Je reviens vers l’oubli, celui des oiseaux las, le grand oubli rouge comme on dit que le fer est rouge, que la mer est rouge, que les nuits les plus tendres sont celles qu’on attend à la fenêtre. Comme le cœur est rouge de sang qui fume jusqu’au ciel. Comme une tête bles­sée est un cœur.

D’ailleurs, on se lève sans bruit, et c’est la mort qui chu­chote à l’oreille. On se couche dans le ciel, et c’est le ciel qui va. On se tue pour moins que ça : hordes, traî­neaux des pol­kas, le givre sur les lèvres de la dame, les draps blancs et frais.

Le phoque qu’on pré­fère est reve­nu au centre du monde. Disons que l’amertume est une cou­leur qui sonne, le long du ruis­seau, dans l’abandon de minuit —conju­ra­tions obs­ti­nées : l’indulgence des pla­nètes vaut bien un vol d’insectes.

Atroce indul­gence : si les phoques ne meurent qu'à contre­cœur, les insectes s’effrayent du mal­heur des pierres.
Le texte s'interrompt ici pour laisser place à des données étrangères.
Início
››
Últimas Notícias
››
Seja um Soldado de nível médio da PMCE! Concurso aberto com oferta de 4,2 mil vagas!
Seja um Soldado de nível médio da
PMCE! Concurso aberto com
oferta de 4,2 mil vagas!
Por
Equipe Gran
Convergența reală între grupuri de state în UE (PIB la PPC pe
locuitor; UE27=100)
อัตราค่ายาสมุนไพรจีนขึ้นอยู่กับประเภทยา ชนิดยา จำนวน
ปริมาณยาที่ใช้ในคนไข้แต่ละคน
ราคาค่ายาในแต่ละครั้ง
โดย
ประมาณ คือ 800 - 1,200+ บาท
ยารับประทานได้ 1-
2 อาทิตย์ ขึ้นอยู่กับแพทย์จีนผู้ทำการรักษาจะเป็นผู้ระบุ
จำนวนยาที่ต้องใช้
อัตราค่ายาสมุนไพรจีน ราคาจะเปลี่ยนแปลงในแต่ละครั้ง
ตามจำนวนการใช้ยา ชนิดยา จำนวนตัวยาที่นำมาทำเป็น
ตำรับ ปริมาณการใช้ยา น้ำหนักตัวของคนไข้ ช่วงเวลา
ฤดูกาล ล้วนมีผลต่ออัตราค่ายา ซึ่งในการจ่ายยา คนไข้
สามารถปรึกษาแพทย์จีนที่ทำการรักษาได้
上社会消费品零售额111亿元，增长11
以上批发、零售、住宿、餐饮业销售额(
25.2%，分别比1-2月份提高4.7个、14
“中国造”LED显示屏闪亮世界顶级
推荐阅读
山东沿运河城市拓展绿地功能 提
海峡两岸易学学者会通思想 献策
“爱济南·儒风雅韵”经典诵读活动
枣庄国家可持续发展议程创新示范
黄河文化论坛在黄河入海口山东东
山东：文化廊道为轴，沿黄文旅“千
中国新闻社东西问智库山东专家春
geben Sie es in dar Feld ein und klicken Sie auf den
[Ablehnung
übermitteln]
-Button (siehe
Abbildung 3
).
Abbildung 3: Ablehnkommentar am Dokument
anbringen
Alors, c’est la fin des car­casses, les patins sur la glace, et l’horizon qui passe.

Il y a encore l’illusoire ver­tèbre qu’on joue à pile ou face, le jeu d’osselets avec l’ombre ; l’acide bles­sure, les oreilles du loup.

L’ombre c'est un chien, peut-être. L’ombre aboie, son venin bleuit dans le tho­rax de la nuit. Ça n’aboie qu’à dix-neuf heures, avec le départ des ciels, les cloches dans la tête. Cloches du ciel, bai­sers d’adieu, sexes rêveurs.

Je ferme les rideaux : l’océan est en retard,  on l’attendra à la cui­sine.

                                ………………………

 

Yeux de pierre friable, la ville des enfants : les syl­labes, nos années, la chan­son­nette des sables noirs. Voici les linges de l’amour, ils brûlent entre les ponts qui brillent. Vers l’estuaire, où dort la tête. La tête dort debout, la tête est cou­pée, elle n’a plus de musique entre les dents.

Ça tremble et ça n’a qu’un nom, le seul qu’on pro­nonce au fond du jar­din, près du puits. Comme le nom du che­val au petit museau, du che­val qui s’endort en rêvant à la fin des temps.

 

 

« Le monde est un autre » – L’Escampette, 2013.